Keynote: Queers for Genocide with Jasbir K. Puar
Moderated by Jordache Ellapen
This lecture explores the relationships between queer organizing, sexuality, fascism, and the genocide in Gaza.
Jasbir K. Puar has previously published on the relationship between the homonationalism of the liberal state, imperialism, and racism in her book Terrorist Assemblages. Her award winning second book, The Right to Maim, argues that the representational politics of disability pride, and the recognition of disabled and queer subjects by western settler states, act to obscure and naturalize the debilitation of racialized subjects within western states and elsewhere. Puar develops the concept of debility–bodily injury and social exclusion brought on by both economic and political factors–to disrupt the category of disability.
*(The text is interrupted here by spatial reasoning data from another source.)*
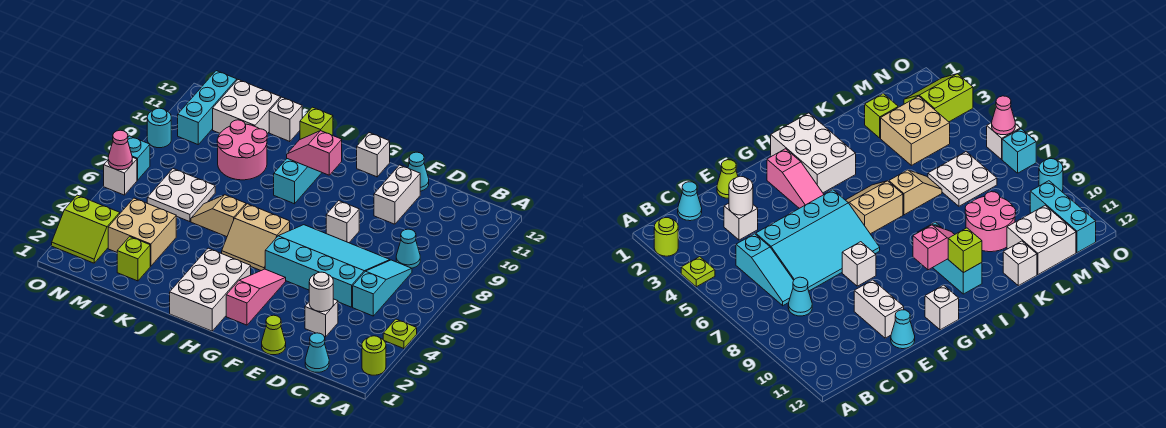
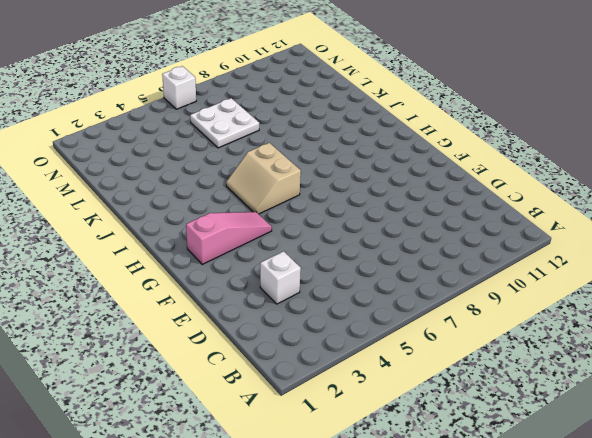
none -> lime 1x1 round brick [362,336,386,375]
none -> lime 1x1 plate [383,319,417,349]
none -> cyan 1x1 cone [305,333,329,372]
none -> cyan 1x3 slope [353,260,412,316]

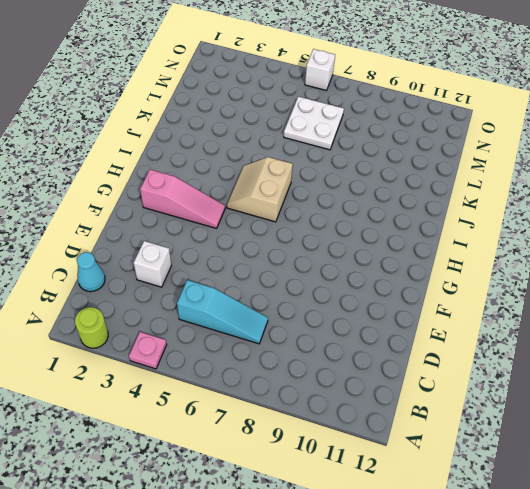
pink 1x1 plate [129,332,167,369] -> lime 1x1 plate [383,319,417,349]
none -> cyan 1x1 cone [396,229,420,268]
none -> cyan 3x4 slope [265,225,390,307]
none -> lime 1x1 cone [262,315,286,355]
none -> white 1x2 brick [374,165,420,224]

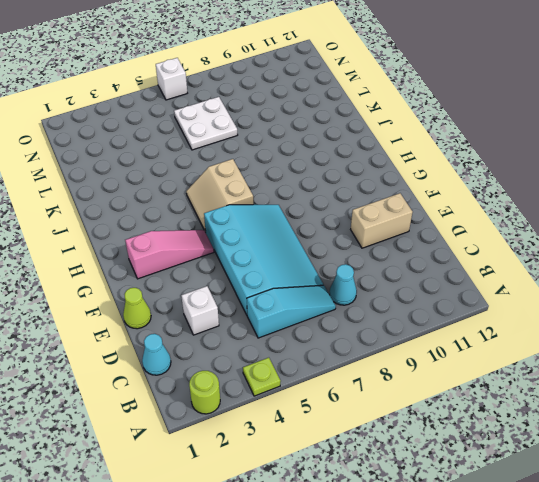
tan 1x2 brick [351,193,413,248] -> white 1x2 brick [374,165,420,224]
none -> cyan 1x1 cone [408,152,429,191]
none -> white 1x1 brick [326,201,359,243]
none -> white 1x1 brick [357,133,390,177]
none -> white 2x3 brick [170,248,251,331]

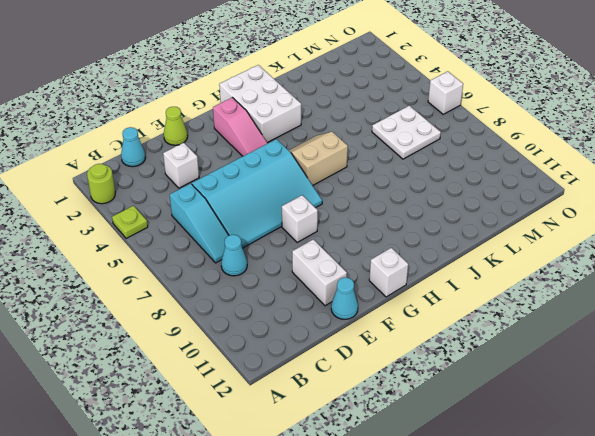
none -> cyan 1x3 brick [274,159,322,204]
none -> tan 1x2 slope [191,195,246,237]
none -> pink 2x2 round brick [217,120,267,180]
none -> white 1x1 brick [269,97,302,142]

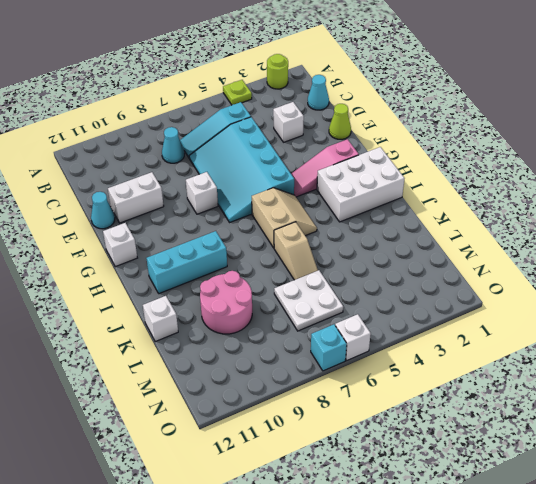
none -> lime 1x1 brick [117,237,150,281]
none -> tan 2x2 brick [108,198,176,266]
none -> white 2x2 brick [213,80,281,134]
none -> lime 2x2 slope [52,195,120,263]

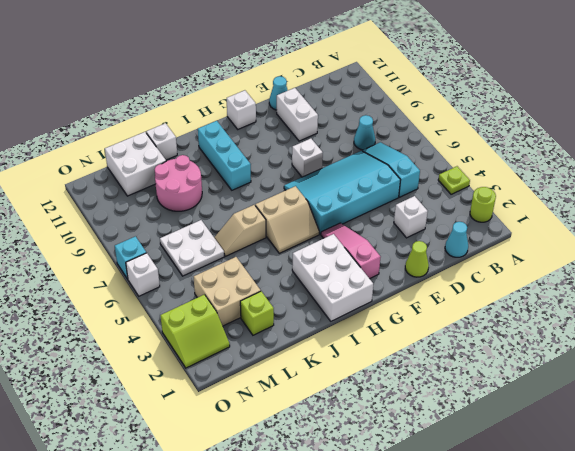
none -> cyan 1x3 brick [178,71,237,144]
none -> cyan 1x1 round brick [147,108,171,148]
none -> white 1x1 round brick [309,272,333,312]
none -> pink 1x2 slope [287,131,342,175]

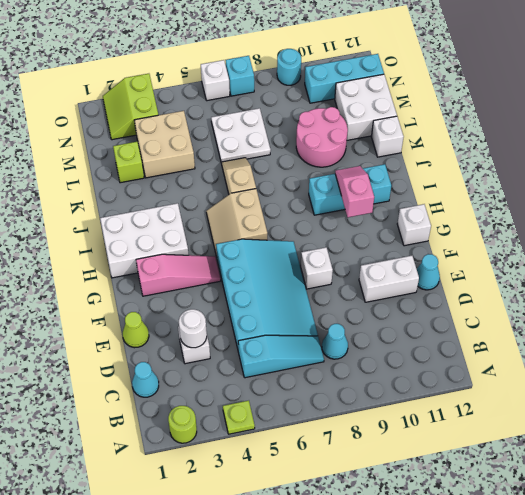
none -> lime 1x1 brick [300,107,333,139]
none -> pink 1x1 cone [108,130,132,170]

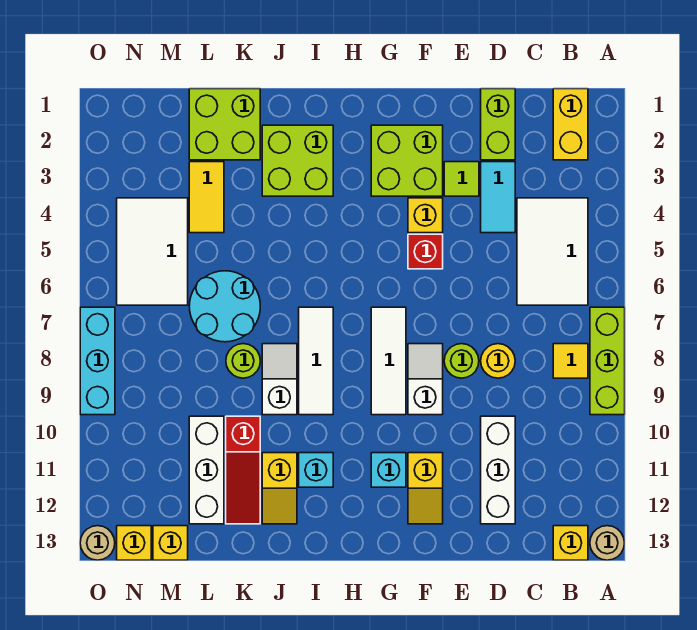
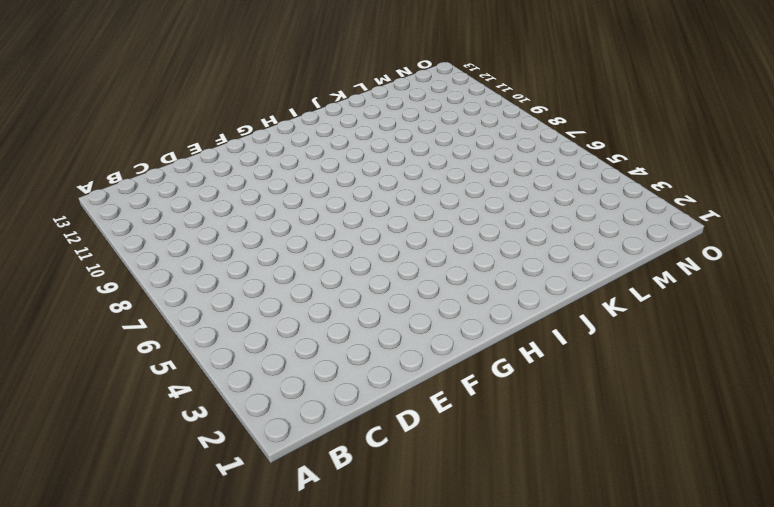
none -> lime 1x3 brick [590,307,625,415]
none -> tan 1x1 round brick [590,526,624,560]
none -> yellow 1x2 brick [553,89,588,160]
none -> white 2x3 tile [517,198,588,305]

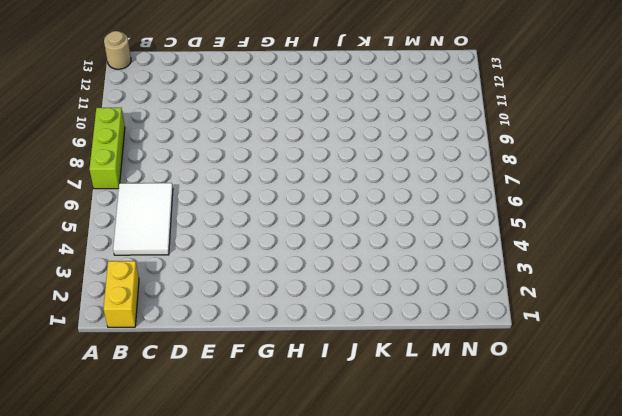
none -> yellow 1x1 tile [553,344,588,378]
none -> yellow 1x1 brick [553,526,588,560]
none -> lime 1x2 brick [481,89,515,160]
none -> cyan 1x2 tile [481,162,515,233]

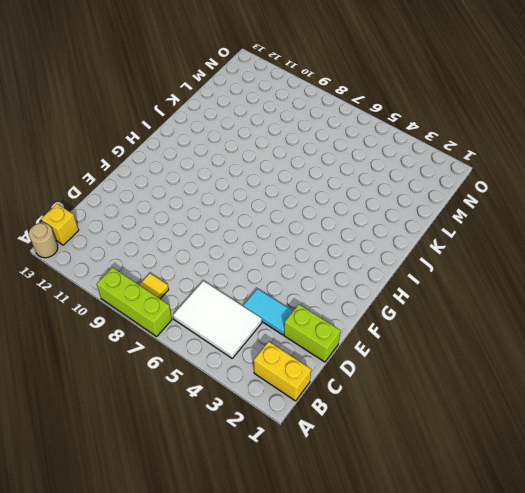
none -> yellow 1x1 round brick [481,344,515,378]
none -> white 1x3 brick [481,416,515,524]
none -> lime 1x1 tile [444,162,479,196]
none -> lime 1x1 round brick [444,344,479,378]

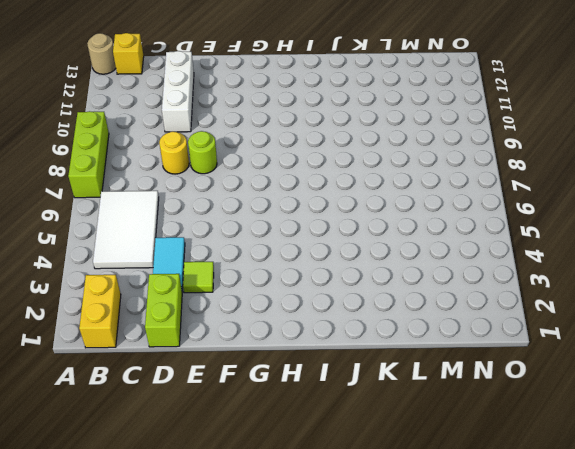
none -> yellow 1x1 tile [553,344,588,378]
none -> lime 2x2 brick [371,125,443,196]
none -> yellow 1x1 brick [408,198,443,233]
none -> red 1x1 brick [408,234,443,269]

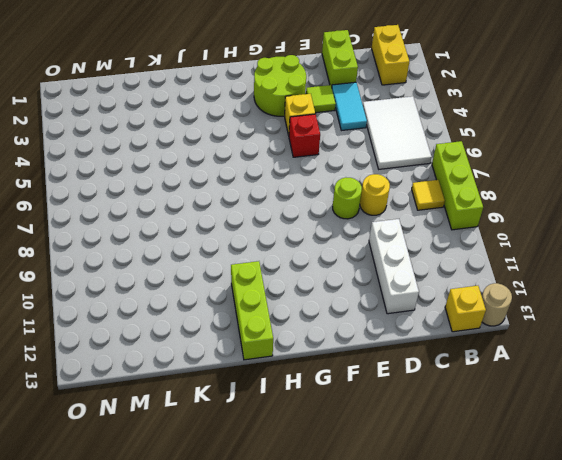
lime 2x2 round brick [254,55,306,116] -> lime 2x2 brick [371,125,443,196]
lime 1x3 brick [231,261,273,360] -> cyan 1x1 brick [299,453,333,487]
none -> white 1x2 slope [408,344,443,415]
none -> yellow 1x2 slope [408,453,443,524]
none -> white 1x3 tile [371,307,406,415]
none -> cyan 1x1 brick [371,453,406,487]

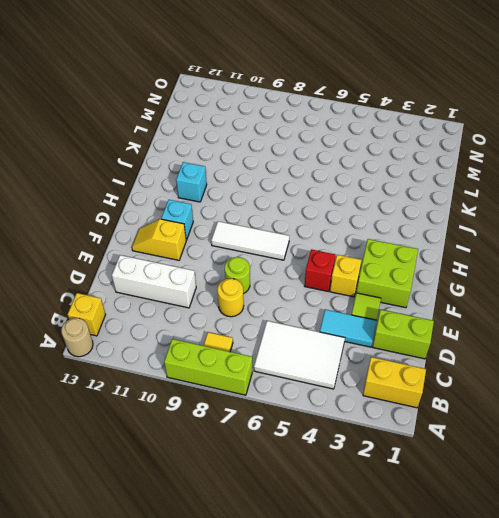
none -> white 1x2 slope [408,344,443,415]
none -> lime 2x2 brick [262,125,333,196]
none -> white 1x3 tile [299,307,333,415]
none -> white 1x2 slope [262,344,297,415]

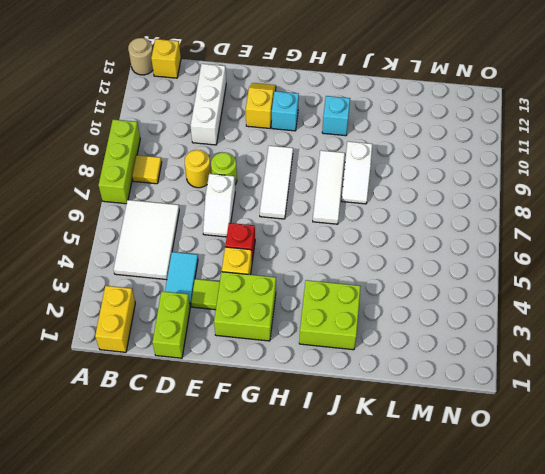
white 1x2 slope [203,174,235,237] -> white 1x2 slope moved to [408,344,443,415]
none -> yellow 1x2 slope [262,453,297,524]
none -> lime 2x2 brick [189,89,260,160]
none -> cyan 2x2 round brick [189,271,260,342]
none -> lime 1x1 round brick [226,344,260,378]

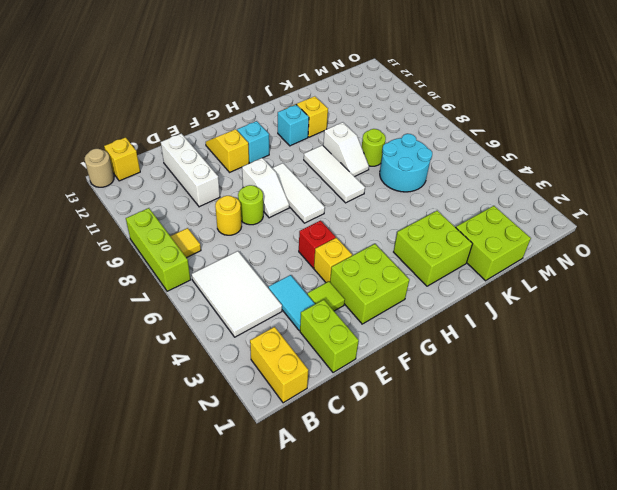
none -> red 1x3 slope [226,416,260,524]
none -> yellow 1x2 tile [189,162,224,233]
none -> white 1x3 brick [189,416,224,524]
none -> white 2x3 tile [117,198,188,305]

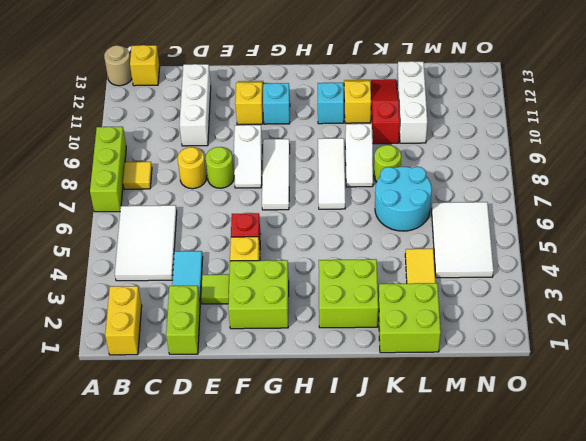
none -> yellow 1x1 brick [153,526,188,560]
none -> yellow 1x1 brick [117,526,151,560]
none -> cyan 1x3 brick [80,307,115,415]
none -> tan 1x1 round brick [80,526,115,560]

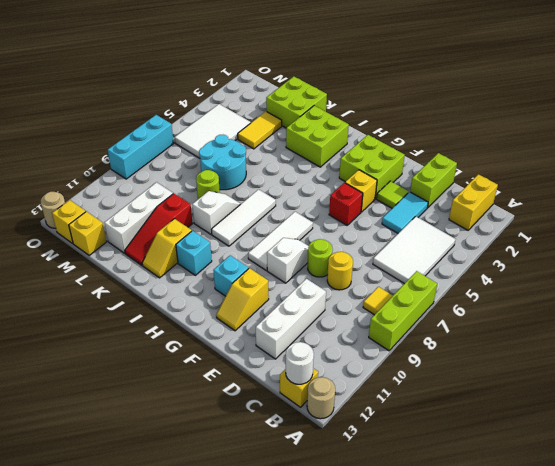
white 1x1 round brick [286,342,314,384] -> none

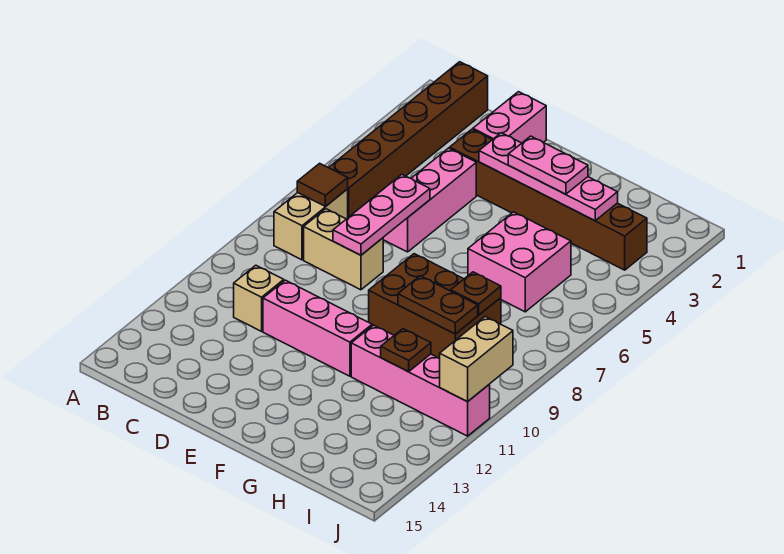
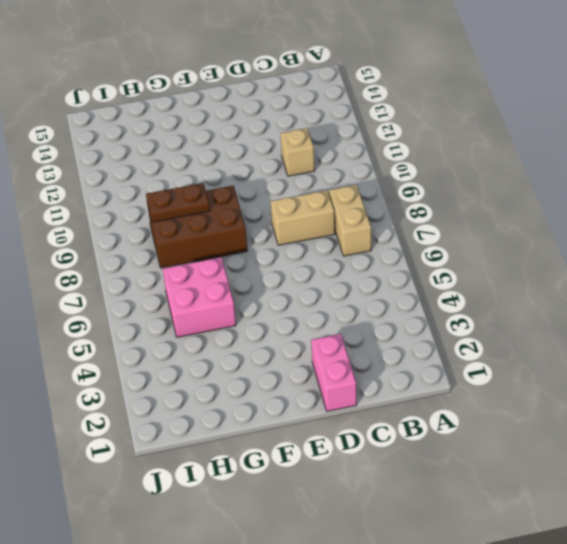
none -> brown 1x6 brick [329,62,488,217]
none -> brown 1x6 brick [450,129,647,270]
none -> pink 1x3 brick [383,148,476,252]

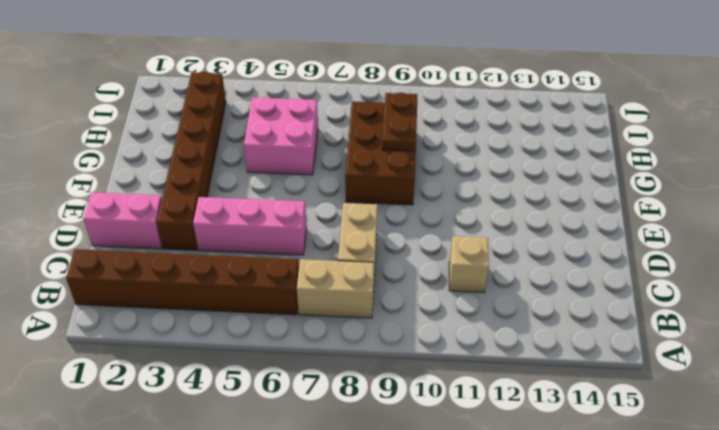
none -> pink 1x3 brick [263,280,372,376]
none -> pink 1x4 brick [351,325,490,436]
none -> brown 1x1 tile [297,163,348,206]

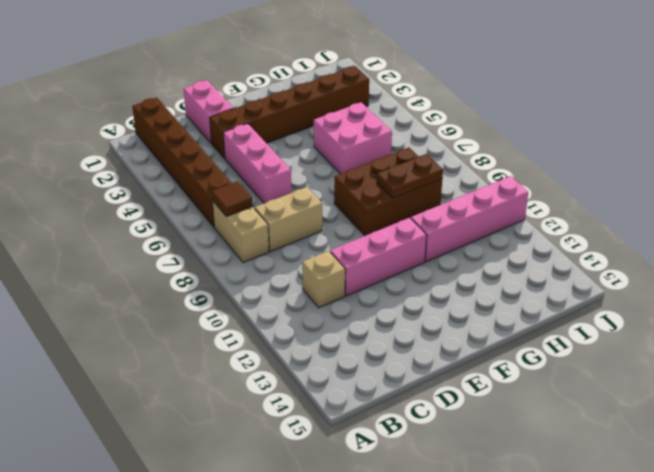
none -> pink 1x3 plate [333,175,430,255]
none -> pink 1x4 plate [479,133,618,221]
none -> brown 1x1 plate [451,272,501,315]

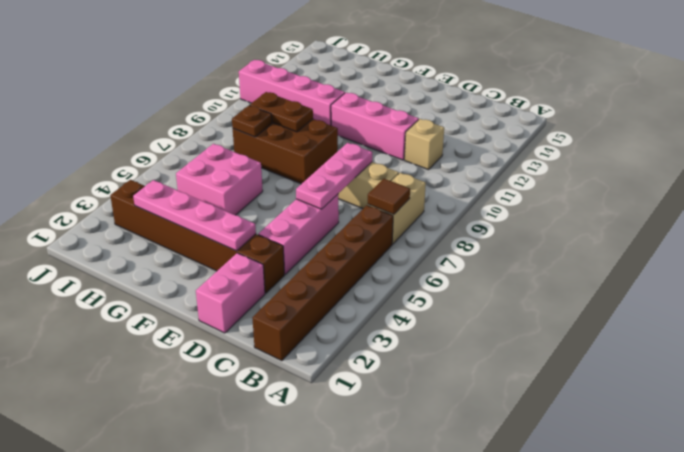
none -> brown 1x1 plate [381,329,431,372]
none -> tan 1x2 brick [440,317,513,402]
none -> pink 1x2 plate [508,136,588,194]

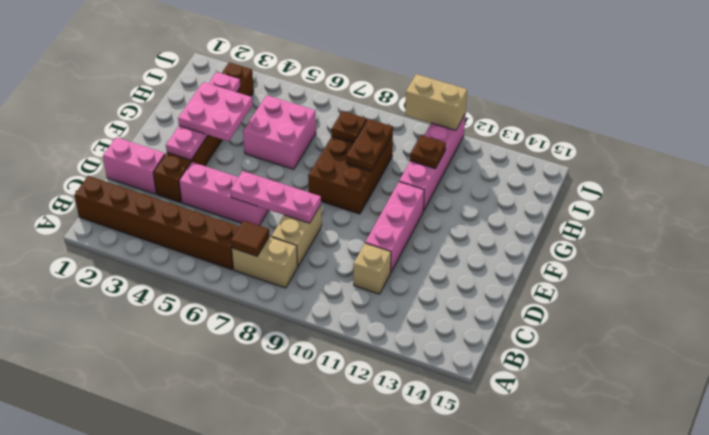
pink 2x2 plate [178,82,253,141] -> pink 1x2 plate [508,136,588,194]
Puar contends that debilitation had been an operative technique of the ongoing settler colonialism in Gaza, which was practiced primarily as “shooting to maim.”” Debilitation as a form of injury that cannot be rehabiliated into disability given the simultaneous systematic debilitation of medical, food, and energy infrastructures is a defining feature of settler colonial projects. Puar’s analysis is a pathbreaking intervention that helps us to understand debilitation as an expression of racism that designates people and land as sites of value extraction to capacitate dominant economic and social groups.